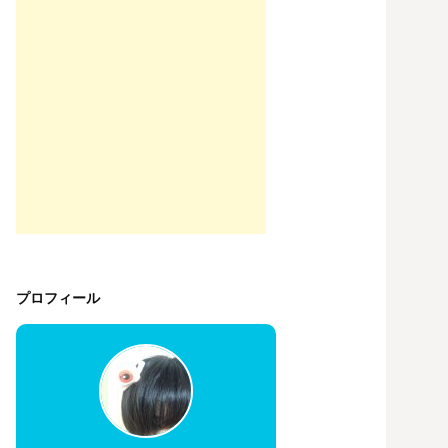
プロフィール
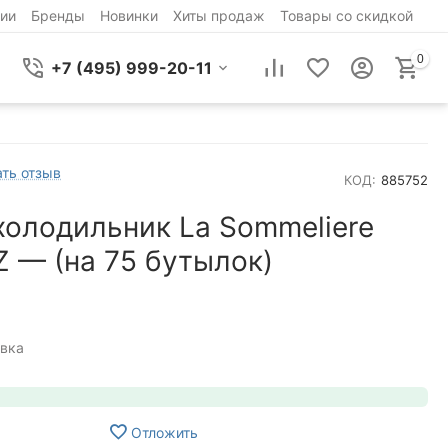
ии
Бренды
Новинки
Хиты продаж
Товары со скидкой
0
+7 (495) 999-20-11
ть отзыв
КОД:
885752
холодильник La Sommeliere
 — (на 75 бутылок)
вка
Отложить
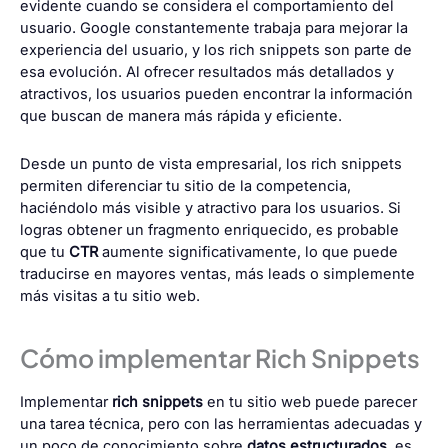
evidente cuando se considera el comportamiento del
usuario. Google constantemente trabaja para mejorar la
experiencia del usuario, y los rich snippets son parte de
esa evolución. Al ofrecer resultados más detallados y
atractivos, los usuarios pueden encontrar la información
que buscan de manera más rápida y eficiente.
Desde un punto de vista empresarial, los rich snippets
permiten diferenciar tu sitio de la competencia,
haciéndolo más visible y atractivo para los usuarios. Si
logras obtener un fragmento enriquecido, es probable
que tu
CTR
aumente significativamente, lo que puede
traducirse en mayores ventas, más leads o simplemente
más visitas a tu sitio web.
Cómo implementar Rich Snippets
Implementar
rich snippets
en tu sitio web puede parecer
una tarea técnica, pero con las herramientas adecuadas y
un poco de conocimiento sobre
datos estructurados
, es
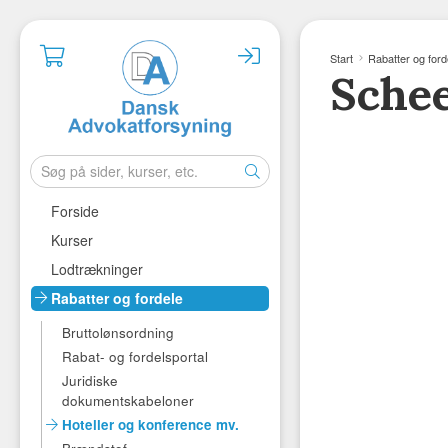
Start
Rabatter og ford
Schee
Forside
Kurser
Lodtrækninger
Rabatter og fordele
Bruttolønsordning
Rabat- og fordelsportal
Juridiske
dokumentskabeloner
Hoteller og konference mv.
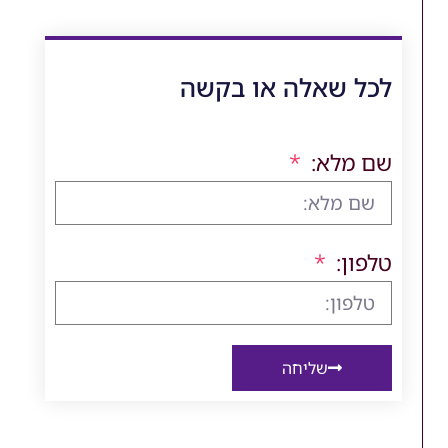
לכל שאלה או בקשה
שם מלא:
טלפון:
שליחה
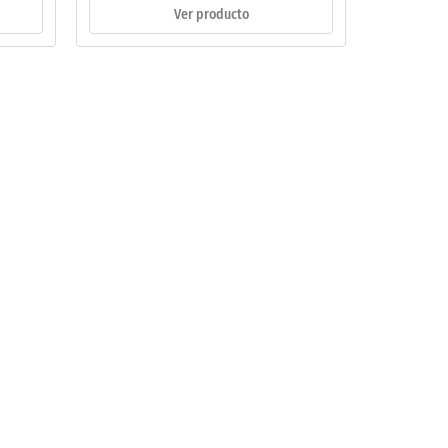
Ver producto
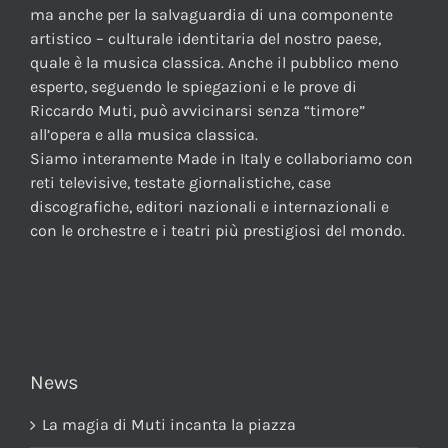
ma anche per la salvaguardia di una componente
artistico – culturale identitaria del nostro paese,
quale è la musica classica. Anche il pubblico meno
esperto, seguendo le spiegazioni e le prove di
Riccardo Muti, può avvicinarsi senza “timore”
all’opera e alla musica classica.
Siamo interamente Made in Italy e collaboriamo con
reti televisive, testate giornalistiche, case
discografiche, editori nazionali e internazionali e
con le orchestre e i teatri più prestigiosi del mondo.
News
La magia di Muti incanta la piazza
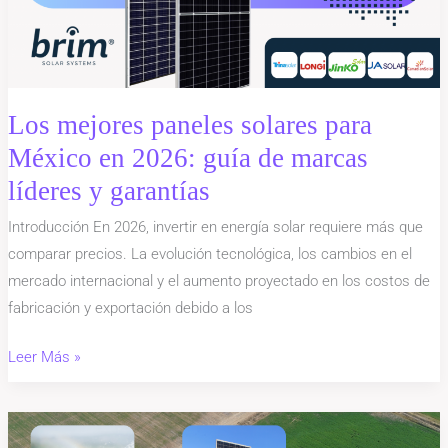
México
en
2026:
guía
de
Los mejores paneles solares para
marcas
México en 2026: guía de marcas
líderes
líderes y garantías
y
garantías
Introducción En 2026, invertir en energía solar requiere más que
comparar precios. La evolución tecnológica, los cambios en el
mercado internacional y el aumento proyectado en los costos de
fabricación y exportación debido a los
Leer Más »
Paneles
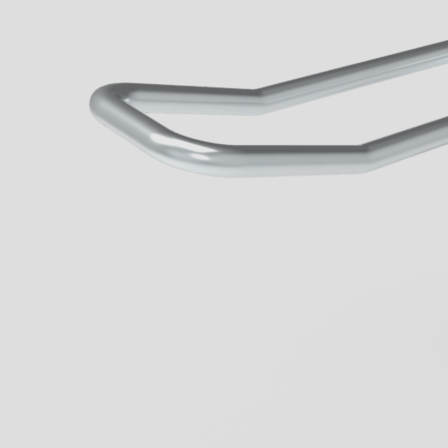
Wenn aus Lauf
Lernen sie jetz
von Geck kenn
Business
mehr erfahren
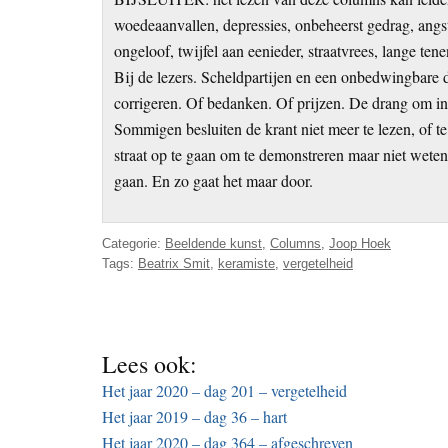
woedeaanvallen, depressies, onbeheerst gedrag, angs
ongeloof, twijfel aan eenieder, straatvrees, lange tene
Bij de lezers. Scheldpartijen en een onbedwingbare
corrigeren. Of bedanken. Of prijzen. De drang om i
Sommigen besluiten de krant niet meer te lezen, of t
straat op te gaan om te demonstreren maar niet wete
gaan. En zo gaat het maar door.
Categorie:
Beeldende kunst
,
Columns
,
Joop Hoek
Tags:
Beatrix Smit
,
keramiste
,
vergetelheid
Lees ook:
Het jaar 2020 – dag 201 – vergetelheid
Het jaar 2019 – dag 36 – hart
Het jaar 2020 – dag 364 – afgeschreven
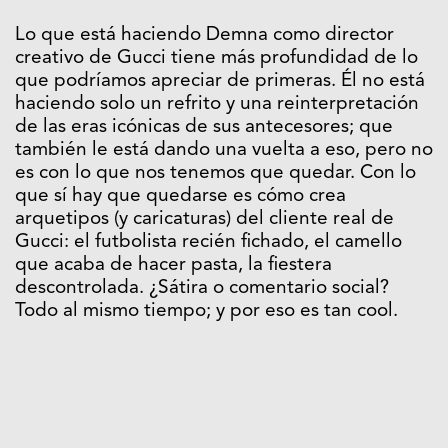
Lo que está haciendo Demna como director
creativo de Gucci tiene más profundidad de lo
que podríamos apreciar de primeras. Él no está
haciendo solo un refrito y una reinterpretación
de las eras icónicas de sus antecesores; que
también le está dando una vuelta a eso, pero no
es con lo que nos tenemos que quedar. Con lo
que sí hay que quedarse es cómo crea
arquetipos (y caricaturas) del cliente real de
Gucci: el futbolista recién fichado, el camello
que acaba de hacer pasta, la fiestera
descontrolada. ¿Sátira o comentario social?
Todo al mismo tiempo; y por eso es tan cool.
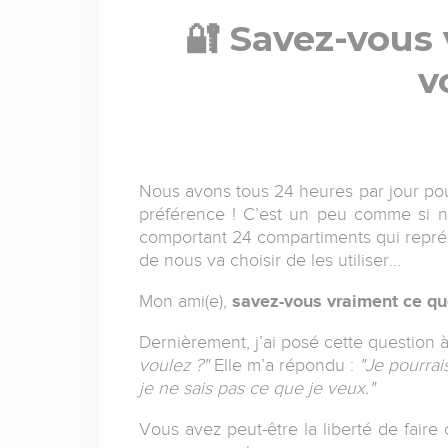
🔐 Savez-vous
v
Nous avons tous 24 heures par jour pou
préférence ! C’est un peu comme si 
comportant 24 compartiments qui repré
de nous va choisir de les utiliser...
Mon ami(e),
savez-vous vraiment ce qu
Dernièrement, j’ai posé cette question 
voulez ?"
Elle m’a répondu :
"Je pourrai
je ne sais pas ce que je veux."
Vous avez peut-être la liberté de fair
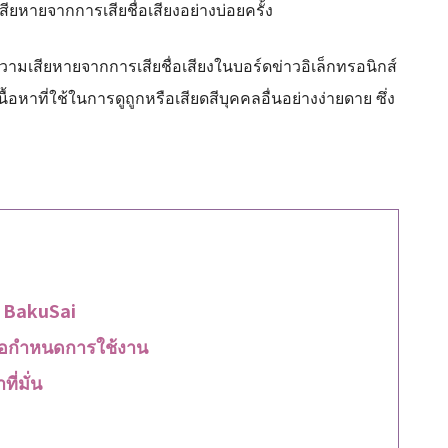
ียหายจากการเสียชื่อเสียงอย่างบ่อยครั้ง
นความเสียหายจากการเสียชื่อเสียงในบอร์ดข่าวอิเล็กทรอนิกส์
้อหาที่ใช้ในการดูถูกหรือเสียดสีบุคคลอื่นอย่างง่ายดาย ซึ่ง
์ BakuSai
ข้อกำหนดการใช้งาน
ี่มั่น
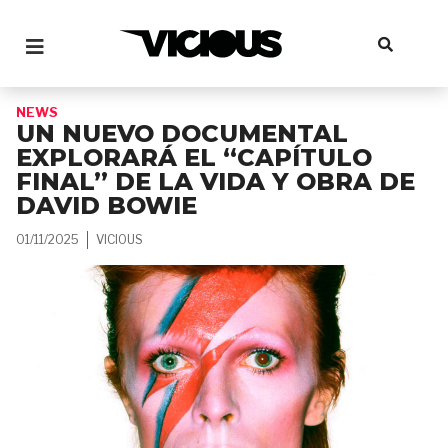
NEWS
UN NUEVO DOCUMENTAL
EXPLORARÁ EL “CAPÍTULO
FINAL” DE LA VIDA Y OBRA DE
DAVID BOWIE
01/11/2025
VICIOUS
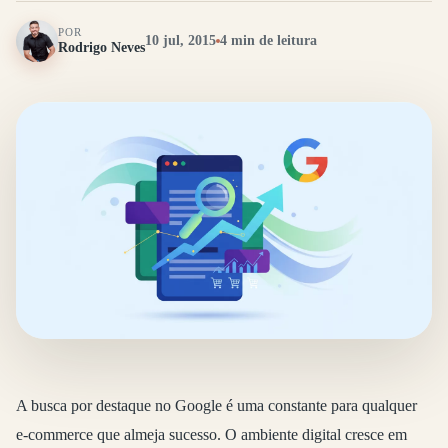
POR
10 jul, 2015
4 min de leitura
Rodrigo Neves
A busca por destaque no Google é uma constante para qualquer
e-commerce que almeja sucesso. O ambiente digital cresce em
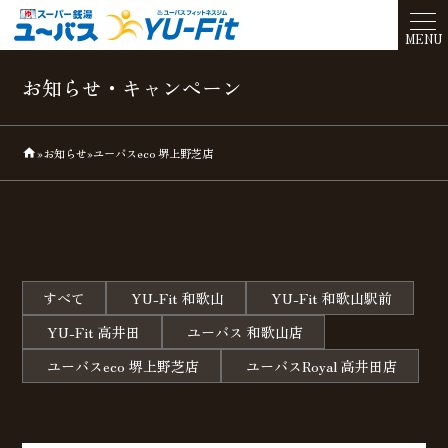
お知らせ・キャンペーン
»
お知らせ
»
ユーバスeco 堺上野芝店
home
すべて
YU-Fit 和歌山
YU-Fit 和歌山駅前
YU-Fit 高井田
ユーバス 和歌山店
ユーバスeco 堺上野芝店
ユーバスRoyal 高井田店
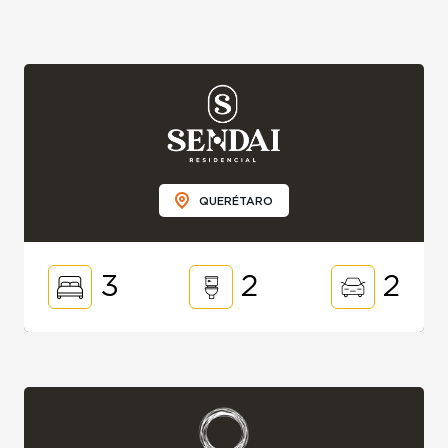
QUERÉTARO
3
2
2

....

▸ What you should do
Copy out every line of text in the data above word for word, leaving out the pictures.

▸ Answer space
プロフィール
ии
Бренды
Новинки
Хиты продаж
Товары со скидкой
0
+7 (495) 999-20-11
ть отзыв
КОД:
885752
холодильник La Sommeliere
 — (на 75 бутылок)
вка
Отложить
evidente cuando se considera el comportamiento del
usuario. Google constantemente trabaja para mejorar la
experiencia del usuario, y los rich snippets son parte de
esa evolución. Al ofrecer resultados más detallados y
atractivos, los usuarios pueden encontrar la información
que buscan de manera más rápida y eficiente.
Desde un punto de vista empresarial, los rich snippets
permiten diferenciar tu sitio de la competencia,
haciéndolo más visible y atractivo para los usuarios. Si
logras obtener un fragmento enriquecido, es probable
que tu
CTR
aumente significativamente, lo que puede
traducirse en mayores ventas, más leads o simplemente
más visitas a tu sitio web.
Cómo implementar Rich Snippets
Implementar
rich snippets
en tu sitio web puede parecer
una tarea técnica, pero con las herramientas adecuadas y
un poco de conocimiento sobre
datos estructurados
, es
Start
Rabatter og ford
Schee
Forside
Kurser
Lodtrækninger
Rabatter og fordele
Bruttolønsordning
Rabat- og fordelsportal
Juridiske
dokumentskabeloner
Hoteller og konference mv.
לכל שאלה או בקשה
שם מלא:
טלפון:
שליחה
Ver producto
ma anche per la salvaguardia di una componente
artistico – culturale identitaria del nostro paese,
quale è la musica classica. Anche il pubblico meno
esperto, seguendo le spiegazioni e le prove di
Riccardo Muti, può avvicinarsi senza “timore”
all’opera e alla musica classica.
Siamo interamente Made in Italy e collaboriamo con
reti televisive, testate giornalistiche, case
discografiche, editori nazionali e internazionali e
con le orchestre e i teatri più prestigiosi del mondo.
News
La magia di Muti incanta la piazza
México
en
2026:
guía
de
Los mejores paneles solares para
marcas
México en 2026: guía de marcas
líderes
líderes y garantías
y
garantías
Introducción En 2026, invertir en energía solar requiere más que
comparar precios. La evolución tecnológica, los cambios en el
mercado internacional y el aumento proyectado en los costos de
fabricación y exportación debido a los
Leer Más »
Paneles
Wenn aus Lauf
Lernen sie jetz
von Geck kenn
Business
mehr erfahren
woedeaanvallen, depressies, onbeheerst gedrag, angs
ongeloof, twijfel aan eenieder, straatvrees, lange tene
Bij de lezers. Scheldpartijen en een onbedwingbare
corrigeren. Of bedanken. Of prijzen. De drang om i
Sommigen besluiten de krant niet meer te lezen, of t
straat op te gaan om te demonstreren maar niet wete
gaan. En zo gaat het maar door.
Categorie:
Beeldende kunst
,
Columns
,
Joop Hoek
Tags:
Beatrix Smit
,
keramiste
,
vergetelheid
Lees ook:
Het jaar 2020 – dag 201 – vergetelheid
Het jaar 2019 – dag 36 – hart
Het jaar 2020 – dag 364 – afgeschreven
Lo que está haciendo Demna como director
creativo de Gucci tiene más profundidad de lo
que podríamos apreciar de primeras. Él no está
haciendo solo un refrito y una reinterpretación
de las eras icónicas de sus antecesores; que
también le está dando una vuelta a eso, pero no
es con lo que nos tenemos que quedar. Con lo
que sí hay que quedarse es cómo crea
arquetipos (y caricaturas) del cliente real de
Gucci: el futbolista recién fichado, el camello
que acaba de hacer pasta, la fiestera
descontrolada. ¿Sátira o comentario social?
Todo al mismo tiempo; y por eso es tan cool.
🔐 Savez-vous
v
Nous avons tous 24 heures par jour pou
préférence ! C’est un peu comme si 
comportant 24 compartiments qui repré
de nous va choisir de les utiliser...
Mon ami(e),
savez-vous vraiment ce qu
Dernièrement, j’ai posé cette question 
voulez ?"
Elle m’a répondu :
"Je pourrai
je ne sais pas ce que je veux."
Vous avez peut-être la liberté de fair
ียหายจากการเสียชื่อเสียงอย่างบ่อยครั้ง
นความเสียหายจากการเสียชื่อเสียงในบอร์ดข่าวอิเล็กทรอนิกส์
้อหาที่ใช้ในการดูถูกหรือเสียดสีบุคคลอื่นอย่างง่ายดาย ซึ่ง
์ BakuSai
ข้อกำหนดการใช้งาน
ี่มั่น
NEWS
UN NUEVO DOCUMENTAL
EXPLORARÁ EL “CAPÍTULO
FINAL” DE LA VIDA Y OBRA DE
DAVID BOWIE
01/11/2025
VICIOUS
POR
10 jul, 2015
4 min de leitura
Rodrigo Neves
A busca por destaque no Google é uma constante para qualquer
e-commerce que almeja sucesso. O ambiente digital cresce em
お知らせ・キャンペーン
»
お知らせ
»
ユーバスeco 堺上野芝店
home
すべて
YU-Fit 和歌山
YU-Fit 和歌山駅前
YU-Fit 高井田
ユーバス 和歌山店
ユーバスeco 堺上野芝店
ユーバスRoyal 高井田店
QUERÉTARO
3
2
2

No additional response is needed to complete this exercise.